Sur le terrain politique, cinq partis se disputent les sièges de l’Assemblée nationale. Trois formations appartiennent à la mouvance présidentielle : l’Union progressiste le Renouveau, le Bloc républicain et Moele-Bénin. Ces partis, déjà majoritaires, cherchent à consolider leur position dans un contexte marqué par des réformes électorales ayant profondément restructuré le paysage partisan. Face à eux, les autres forces politiques tentent de préserver leur représentation et de peser dans un jeu institutionnel devenu plus exigeant.

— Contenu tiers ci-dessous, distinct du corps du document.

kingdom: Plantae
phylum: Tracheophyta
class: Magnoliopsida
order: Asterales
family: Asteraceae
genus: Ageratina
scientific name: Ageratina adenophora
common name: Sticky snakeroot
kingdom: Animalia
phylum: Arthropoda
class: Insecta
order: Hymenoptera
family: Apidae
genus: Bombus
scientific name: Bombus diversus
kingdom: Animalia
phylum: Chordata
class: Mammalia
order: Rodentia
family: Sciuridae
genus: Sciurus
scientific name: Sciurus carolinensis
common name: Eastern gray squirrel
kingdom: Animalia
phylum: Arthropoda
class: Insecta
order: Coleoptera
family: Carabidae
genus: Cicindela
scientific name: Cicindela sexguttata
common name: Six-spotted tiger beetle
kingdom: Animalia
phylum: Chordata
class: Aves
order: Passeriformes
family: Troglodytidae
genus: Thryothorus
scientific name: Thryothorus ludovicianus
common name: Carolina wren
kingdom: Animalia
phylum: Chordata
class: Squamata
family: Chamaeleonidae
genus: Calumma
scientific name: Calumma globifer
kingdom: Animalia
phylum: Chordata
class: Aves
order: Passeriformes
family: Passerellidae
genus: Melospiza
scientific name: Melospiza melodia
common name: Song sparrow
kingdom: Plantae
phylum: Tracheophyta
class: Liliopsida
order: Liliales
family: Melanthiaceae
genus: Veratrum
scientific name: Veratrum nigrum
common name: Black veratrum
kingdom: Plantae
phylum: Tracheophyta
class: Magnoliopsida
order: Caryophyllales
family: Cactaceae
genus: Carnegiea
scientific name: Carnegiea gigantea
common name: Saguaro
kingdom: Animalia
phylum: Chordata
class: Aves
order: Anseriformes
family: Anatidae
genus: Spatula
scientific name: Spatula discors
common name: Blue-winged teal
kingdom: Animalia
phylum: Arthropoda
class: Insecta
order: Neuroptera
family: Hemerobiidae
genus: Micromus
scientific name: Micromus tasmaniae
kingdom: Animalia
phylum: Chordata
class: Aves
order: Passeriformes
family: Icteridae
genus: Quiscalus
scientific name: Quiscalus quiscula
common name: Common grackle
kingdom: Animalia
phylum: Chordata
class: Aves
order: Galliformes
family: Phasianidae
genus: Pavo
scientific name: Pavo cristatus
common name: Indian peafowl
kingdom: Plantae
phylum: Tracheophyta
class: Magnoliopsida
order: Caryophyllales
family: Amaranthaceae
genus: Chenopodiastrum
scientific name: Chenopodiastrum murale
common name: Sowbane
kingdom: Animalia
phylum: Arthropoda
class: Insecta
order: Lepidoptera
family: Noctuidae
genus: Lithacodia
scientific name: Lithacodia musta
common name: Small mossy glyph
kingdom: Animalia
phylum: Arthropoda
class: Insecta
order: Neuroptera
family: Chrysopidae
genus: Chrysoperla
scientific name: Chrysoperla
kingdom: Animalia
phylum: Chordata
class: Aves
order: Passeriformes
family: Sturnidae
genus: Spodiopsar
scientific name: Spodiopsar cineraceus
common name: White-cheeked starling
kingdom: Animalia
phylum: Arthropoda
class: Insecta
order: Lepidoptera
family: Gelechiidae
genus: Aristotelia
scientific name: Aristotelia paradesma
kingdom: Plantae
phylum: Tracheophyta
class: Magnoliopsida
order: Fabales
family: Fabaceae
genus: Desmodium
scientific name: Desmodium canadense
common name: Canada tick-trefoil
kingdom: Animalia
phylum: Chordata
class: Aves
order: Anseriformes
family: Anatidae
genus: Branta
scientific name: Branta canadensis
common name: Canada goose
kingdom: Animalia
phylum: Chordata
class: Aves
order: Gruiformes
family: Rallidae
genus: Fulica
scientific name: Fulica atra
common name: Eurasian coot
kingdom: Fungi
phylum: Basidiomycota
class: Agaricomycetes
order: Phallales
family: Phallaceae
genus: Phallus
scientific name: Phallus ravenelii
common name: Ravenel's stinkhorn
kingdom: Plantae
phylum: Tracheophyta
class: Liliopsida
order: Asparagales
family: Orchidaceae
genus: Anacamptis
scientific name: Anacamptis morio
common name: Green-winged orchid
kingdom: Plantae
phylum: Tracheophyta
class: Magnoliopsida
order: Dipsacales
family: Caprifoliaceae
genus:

Les élections locales, organisées simultanément, ajoutent un enjeu de proximité à ce rendez-vous démocratique. Elles déterminent la configuration des collectivités territoriales et conditionnent la gouvernance locale pour les années à venir, dans un pays où la décentralisation reste un levier central du développement.
Ces législatives et municipales ouvrent par ailleurs une séquence politique plus large. Elles marquent le véritable point de départ de l’année électorale au Bénin, en prélude à l’élection présidentielle prévue le 12 avril 2026. Là encore, la réforme constitutionnelle s’appliquera : le prochain président de la République sera élu pour un mandat de sept ans. En cas d’absence de majorité absolue au premier tour, un second tour est d’ores et déjà programmé pour le 10 mai 2026.
À la veille du scrutin, l’enjeu dépasse donc la seule composition du Parlement. Il s’agit d’un test de crédibilité pour le système électoral, d’un indicateur de l’état du débat démocratique et d’un signal politique fort à l’approche d’une présidentielle qui s’annonce déterminante pour l’avenir institutionnel du pays.